Structural tokenizer (`PdbQuantizer`) is too slow at processing long proteins
Hi Teams,
Thanks for the great work. Wondering how long it takes to process a protein of length 400 for your pre-trained PdbQuantizer? On my machine, somehow it's super slow. Just trying to figure out the reason.
Thanks for help!
Hi, thanks for concerning our work. We will release an accelerated PdbQuantizer with multi-thread parallel processing next month.
Accelerated version speed:
| Protein Name (Uniprot_ID) | Length (Local structures) | Splitting to local structure | Encoding |
|---|---|---|---|
| CCDB_ECOLI_Adkar_2012 | 101 | 0.29s | 4.43s |
| ESTA_BACSU_Nutschel_2020 | 212 | 0.67s | 4.27s |
| PTEN_HUMAN_Matreyek_2021 | 403 | 1.06s | 4.45s |
| ENV_HV1B9_DuenasDecamp_2016 | 853 | 3.24s | 5.63s |
Thanks! Looking forward to the release!
Hello, when will it be released?
Hi, please check the new quantizer.py. (Make sure that you have installed pathos in your python env.[pip install pathos])

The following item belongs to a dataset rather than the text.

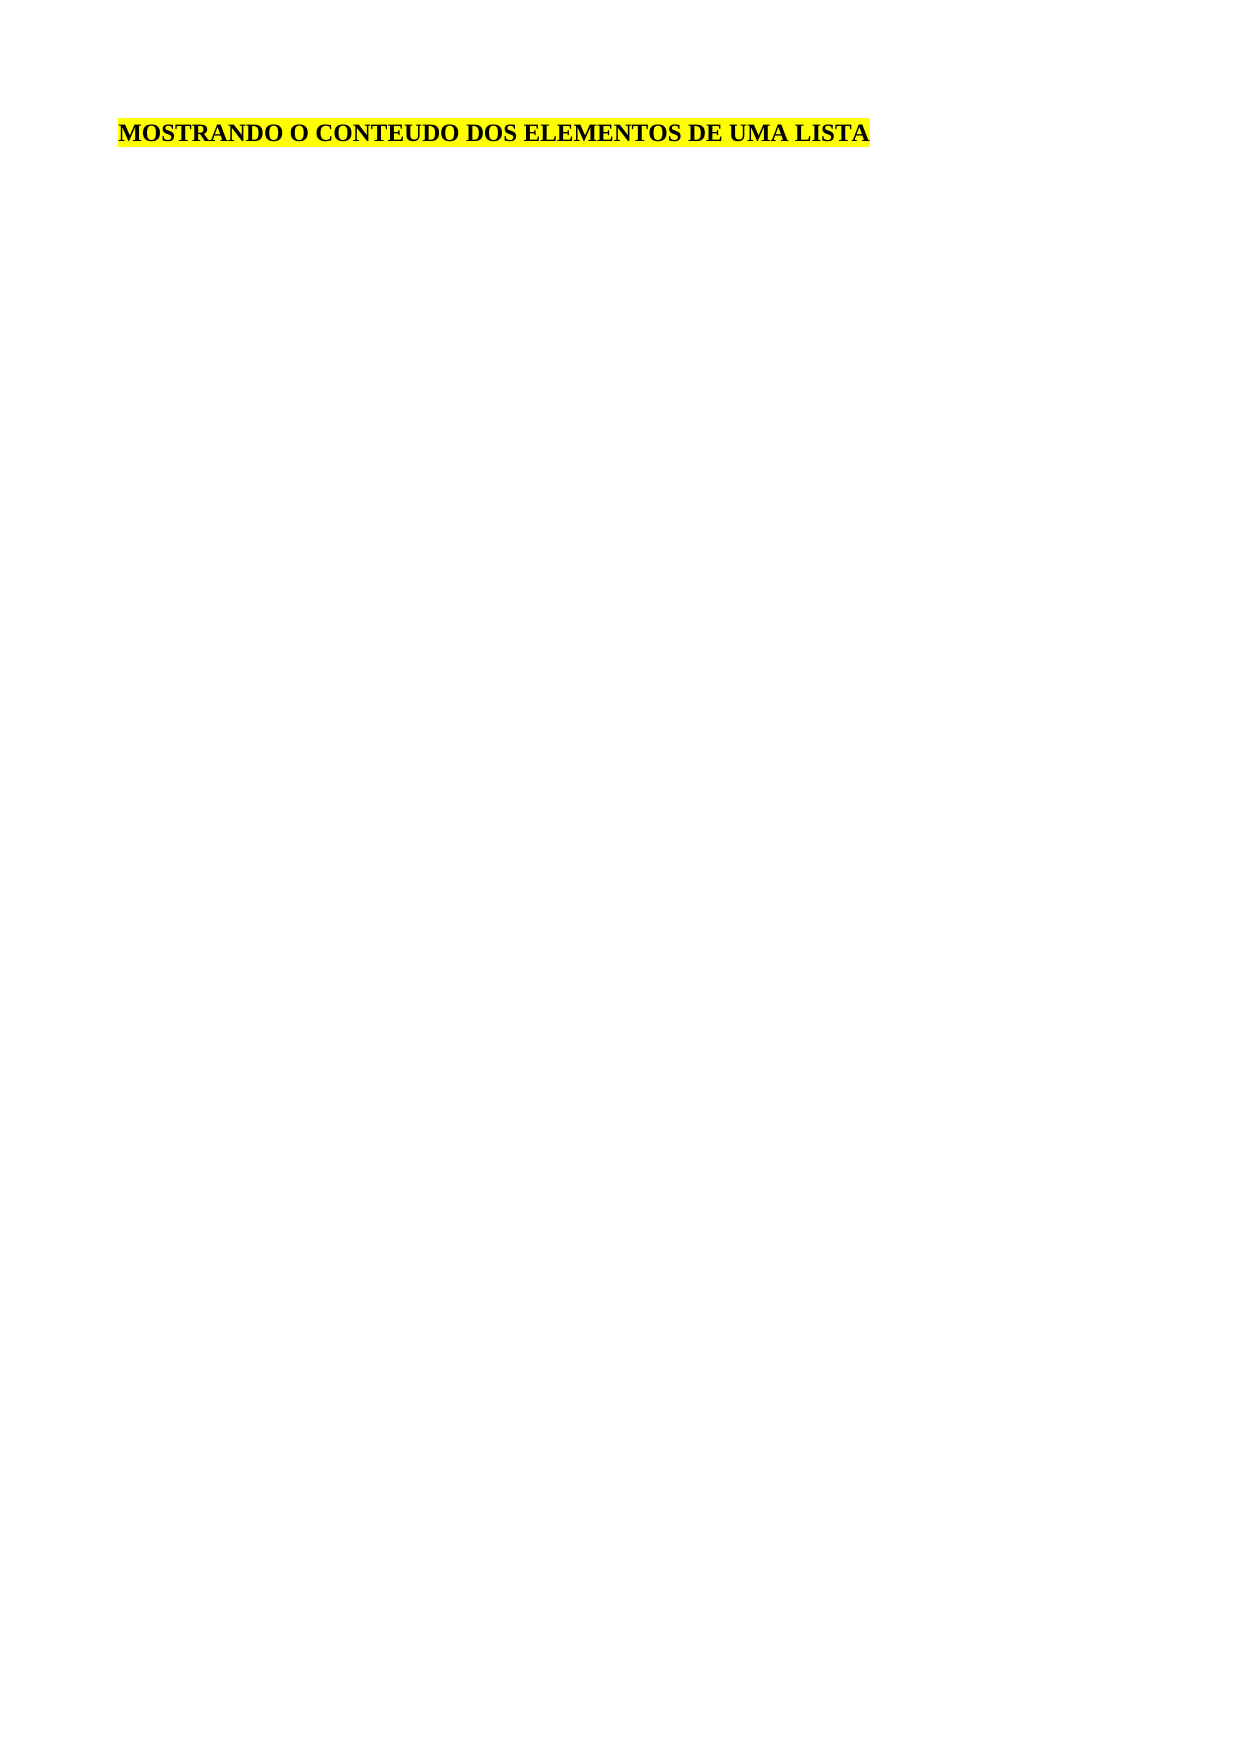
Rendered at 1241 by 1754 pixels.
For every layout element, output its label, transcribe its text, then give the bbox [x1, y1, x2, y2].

text MOSTRANDO O CONTEUDO DOS ELEMENTOS DE UMA LISTA [118, 118, 1122, 147]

Still too slow on my side. Could you tell us how to use the new quantizer.py. I just use it as suggested:
from prosst.structure.quantizer import PdbQuantizer
processor = PdbQuantizer(structure_vocab_size=2048) # can be 20, 128, 512, 1024, 2048, 4096
result = processor("example_data/p1.pdb", return_residue_seq=False)
Still too slow on my side. Could you tell us how to use the new quantizer.py. I just use it as suggested:
from prosst.structure.quantizer import PdbQuantizer processor = PdbQuantizer(structure_vocab_size=2048) # can be 20, 128, 512, 1024, 2048, 4096 result = processor("example_data/p1.pdb", return_residue_seq=False)
I want to know,too! It's super slow. :(
it take me about 2 hour to process 30 proteins complex, which 400AA, how can i accelate this progress?
We're excited to share that we've just merged a significant optimization contributed by mdanzi. Which took a batch of 100 proteins from running in about 7 hours to running in about 80 seconds. thanks again to mdanzi for the excellent contribution!